興が乗り過ぎた私は、飲んでいたグラスを持ち上げて「世界平和の為に、乾杯」とやらかしてしまった。京一郎を始めアンドロイド達さえも、私も見つめて呆気にとられていた。(う~ん、人工知能・感度よすぎ、琴乃ちゃん・笑い過ぎ)
「ちょっと寄り道していきますか」の一言で、対流圏まで降下していたエアーシップはそのまま水平飛行に走った。
「見つからないの?」
私の問い掛けには「アフリカの視力5.0の種族が空を見上げていたらヤバイかもね」とウインクして見せる。エアーシップはレーダーに映らない。だから勝手に領空侵犯しても気付かれる事も無い。もっと下まで降りる時は、雲の煙幕を張るそうだ。空を見上げた人達は、<やけに低い雲が流れているなぁ>位にしか考えない。曇り空なら尚更気付かれないだろうねと言う。「こんなデバイスも有るんだよ」京一郎はそう言ってパネルを操作する。休憩中の農夫夫婦の「今年は豊作だべ、えがったな、お前」「うんだ~お天道様のおかげだべ」と言う会話が聞こえてきた。ちなみに、この夫婦はスペイン語で喋っていたので、なまっている部分は私が勝手にアレンジした。

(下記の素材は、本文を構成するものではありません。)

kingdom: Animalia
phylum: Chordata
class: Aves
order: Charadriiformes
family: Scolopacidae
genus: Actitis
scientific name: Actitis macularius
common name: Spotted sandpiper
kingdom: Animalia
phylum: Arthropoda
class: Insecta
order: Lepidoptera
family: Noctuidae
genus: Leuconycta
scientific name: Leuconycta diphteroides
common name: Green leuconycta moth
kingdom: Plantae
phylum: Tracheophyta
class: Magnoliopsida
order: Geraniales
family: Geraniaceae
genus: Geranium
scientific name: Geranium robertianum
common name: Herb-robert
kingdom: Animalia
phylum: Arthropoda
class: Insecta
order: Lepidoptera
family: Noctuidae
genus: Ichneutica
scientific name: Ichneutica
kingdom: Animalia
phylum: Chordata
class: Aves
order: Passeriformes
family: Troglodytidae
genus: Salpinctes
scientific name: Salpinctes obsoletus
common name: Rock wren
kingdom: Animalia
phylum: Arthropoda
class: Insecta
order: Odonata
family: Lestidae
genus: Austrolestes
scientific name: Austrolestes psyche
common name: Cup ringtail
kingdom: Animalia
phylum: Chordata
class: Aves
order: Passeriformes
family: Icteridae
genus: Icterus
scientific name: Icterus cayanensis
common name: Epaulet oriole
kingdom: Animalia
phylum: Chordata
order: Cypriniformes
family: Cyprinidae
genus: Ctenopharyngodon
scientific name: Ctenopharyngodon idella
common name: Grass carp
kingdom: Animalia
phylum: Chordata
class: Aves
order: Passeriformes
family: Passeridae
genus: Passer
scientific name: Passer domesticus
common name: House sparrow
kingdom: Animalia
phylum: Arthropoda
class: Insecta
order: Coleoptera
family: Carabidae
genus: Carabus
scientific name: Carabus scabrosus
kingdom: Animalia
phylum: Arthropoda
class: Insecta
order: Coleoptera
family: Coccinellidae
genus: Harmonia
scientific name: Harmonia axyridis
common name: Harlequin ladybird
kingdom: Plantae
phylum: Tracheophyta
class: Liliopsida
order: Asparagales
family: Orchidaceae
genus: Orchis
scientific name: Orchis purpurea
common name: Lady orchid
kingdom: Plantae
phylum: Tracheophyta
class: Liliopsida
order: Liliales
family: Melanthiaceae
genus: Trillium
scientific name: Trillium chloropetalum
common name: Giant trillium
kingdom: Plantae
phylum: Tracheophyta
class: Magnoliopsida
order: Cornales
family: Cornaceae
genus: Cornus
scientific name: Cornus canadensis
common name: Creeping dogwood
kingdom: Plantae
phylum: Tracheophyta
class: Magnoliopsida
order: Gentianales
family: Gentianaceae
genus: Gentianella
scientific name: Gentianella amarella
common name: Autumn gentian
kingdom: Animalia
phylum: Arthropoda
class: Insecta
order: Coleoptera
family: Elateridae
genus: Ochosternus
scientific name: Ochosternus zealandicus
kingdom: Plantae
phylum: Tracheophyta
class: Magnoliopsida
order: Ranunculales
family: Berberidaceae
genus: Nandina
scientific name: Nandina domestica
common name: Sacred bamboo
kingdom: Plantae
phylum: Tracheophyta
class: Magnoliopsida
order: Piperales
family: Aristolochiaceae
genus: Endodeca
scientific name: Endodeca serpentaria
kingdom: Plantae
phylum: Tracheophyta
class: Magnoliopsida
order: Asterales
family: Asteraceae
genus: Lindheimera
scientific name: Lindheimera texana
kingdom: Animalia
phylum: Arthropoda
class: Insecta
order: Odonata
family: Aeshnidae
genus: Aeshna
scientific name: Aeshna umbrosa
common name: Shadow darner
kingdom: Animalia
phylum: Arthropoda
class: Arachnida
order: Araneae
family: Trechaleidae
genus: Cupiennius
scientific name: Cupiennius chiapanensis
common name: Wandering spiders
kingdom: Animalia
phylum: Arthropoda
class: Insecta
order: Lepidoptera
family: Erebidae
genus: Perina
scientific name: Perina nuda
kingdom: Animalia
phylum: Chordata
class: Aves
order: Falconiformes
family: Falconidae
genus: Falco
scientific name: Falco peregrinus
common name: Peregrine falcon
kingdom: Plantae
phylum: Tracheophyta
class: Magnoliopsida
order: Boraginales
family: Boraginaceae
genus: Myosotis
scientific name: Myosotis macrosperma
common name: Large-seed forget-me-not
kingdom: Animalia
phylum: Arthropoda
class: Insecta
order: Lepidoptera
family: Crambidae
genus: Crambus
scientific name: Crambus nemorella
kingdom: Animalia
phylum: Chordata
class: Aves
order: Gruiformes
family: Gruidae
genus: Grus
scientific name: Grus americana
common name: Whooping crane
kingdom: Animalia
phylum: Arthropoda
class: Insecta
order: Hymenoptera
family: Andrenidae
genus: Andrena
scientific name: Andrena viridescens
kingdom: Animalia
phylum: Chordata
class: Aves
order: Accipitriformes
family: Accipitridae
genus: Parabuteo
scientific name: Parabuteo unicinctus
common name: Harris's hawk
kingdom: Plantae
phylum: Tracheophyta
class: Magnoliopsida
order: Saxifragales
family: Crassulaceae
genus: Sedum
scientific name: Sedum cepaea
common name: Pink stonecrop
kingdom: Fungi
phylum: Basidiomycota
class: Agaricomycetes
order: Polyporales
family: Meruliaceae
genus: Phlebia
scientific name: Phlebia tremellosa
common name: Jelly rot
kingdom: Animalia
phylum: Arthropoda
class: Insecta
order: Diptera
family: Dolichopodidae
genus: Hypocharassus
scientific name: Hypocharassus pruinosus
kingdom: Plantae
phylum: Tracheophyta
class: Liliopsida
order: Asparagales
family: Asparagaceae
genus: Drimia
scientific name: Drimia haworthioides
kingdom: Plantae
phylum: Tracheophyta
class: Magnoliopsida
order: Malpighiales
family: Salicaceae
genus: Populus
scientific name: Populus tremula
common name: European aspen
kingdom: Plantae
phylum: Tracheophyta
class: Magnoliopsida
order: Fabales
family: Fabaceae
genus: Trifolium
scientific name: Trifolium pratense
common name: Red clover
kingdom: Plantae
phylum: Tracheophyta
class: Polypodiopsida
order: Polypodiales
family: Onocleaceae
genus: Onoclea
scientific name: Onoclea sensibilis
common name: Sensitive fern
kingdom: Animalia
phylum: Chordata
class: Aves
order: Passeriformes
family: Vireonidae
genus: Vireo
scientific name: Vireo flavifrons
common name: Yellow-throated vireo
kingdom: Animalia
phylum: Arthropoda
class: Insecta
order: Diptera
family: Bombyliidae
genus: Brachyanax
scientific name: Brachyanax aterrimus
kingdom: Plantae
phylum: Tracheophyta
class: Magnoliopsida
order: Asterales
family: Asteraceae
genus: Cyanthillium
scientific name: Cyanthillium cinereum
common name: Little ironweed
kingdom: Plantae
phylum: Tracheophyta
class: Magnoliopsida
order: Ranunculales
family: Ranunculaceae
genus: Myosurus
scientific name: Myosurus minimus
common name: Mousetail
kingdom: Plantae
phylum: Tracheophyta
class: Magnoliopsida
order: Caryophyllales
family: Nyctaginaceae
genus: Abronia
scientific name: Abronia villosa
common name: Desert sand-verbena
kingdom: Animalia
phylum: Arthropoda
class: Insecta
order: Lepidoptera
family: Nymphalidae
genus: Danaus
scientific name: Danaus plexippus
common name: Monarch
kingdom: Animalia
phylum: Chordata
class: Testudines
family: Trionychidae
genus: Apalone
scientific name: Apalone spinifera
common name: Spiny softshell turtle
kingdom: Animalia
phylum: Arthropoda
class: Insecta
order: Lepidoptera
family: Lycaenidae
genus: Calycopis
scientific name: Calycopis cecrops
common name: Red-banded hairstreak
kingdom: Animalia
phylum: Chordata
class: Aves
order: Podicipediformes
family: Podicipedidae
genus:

「今度は女子高生を盗聴する気?」今回の質問に対しては、流石の京一郎もあきれ果てたと見えて、両手を広げ、首を左右に振って見せた。「お前は欧米人か!」
翡巫子は満面の笑みでお出迎えをしてくれた。お土産はオーストラリアの青空市場で買ったコアラのぬいぐるみだ。何故、私がこれを手に入れることが出来たのか?話は2時間前に遡る。
「じゃ、下に降りてお買い物タイムとしますか」こう言われると当然「いくらんでもそれはマズイでしょ、目立ち過ぎるって」とこうなる。「大丈夫、車で行くから」と返されると、私の頭の中でひさかた振りのホタルのダンスが始まる。
結局、車に乗って下に降り、道路を走って、市場に行く結末になるのだが。その車はと言うと、いつの間にかエアーシップとドッキングしてスタンバイしていた。したり顔の京一郎にすれば、全て計画どうりのようだ。予め、オーストラリア上空に待機させ、呼び寄せる段取りになっていたのだろう。サプライズにも程がある。
車はオーストラリア国内で何処にでも走っているようなタクシーのデザインをしていた。これならSPが運転席に座っていても、なんの違和感も無い。
(そ~かぁ、いよいよ車が空を飛ぶ時代がやってきたのね、SFの世界だわぁ)私の想いは京一郎のドヤ顔に飲み込まれて、言葉を結ぶ事を拒否した。
そんなこんなで今、コアラは翡巫子の腕の中でハグをされている。余程嬉しかったのか「パパ、ママありがとう。だいすき」とまで言っている。
パパとママの順番が違う事に関して一々、目くじらを立てるような私・・・では無い。
が!「今度は翡巫子も連れて行ってあげるよ、もう少し大きくなったらね」と翡巫子への好感度を上げようとする京一郎に対しては、足を蹴飛ばして意思表示をしてやった。
勿論、偶然のアクシデントを装うための謝罪の言葉を添えるのも忘れなかった。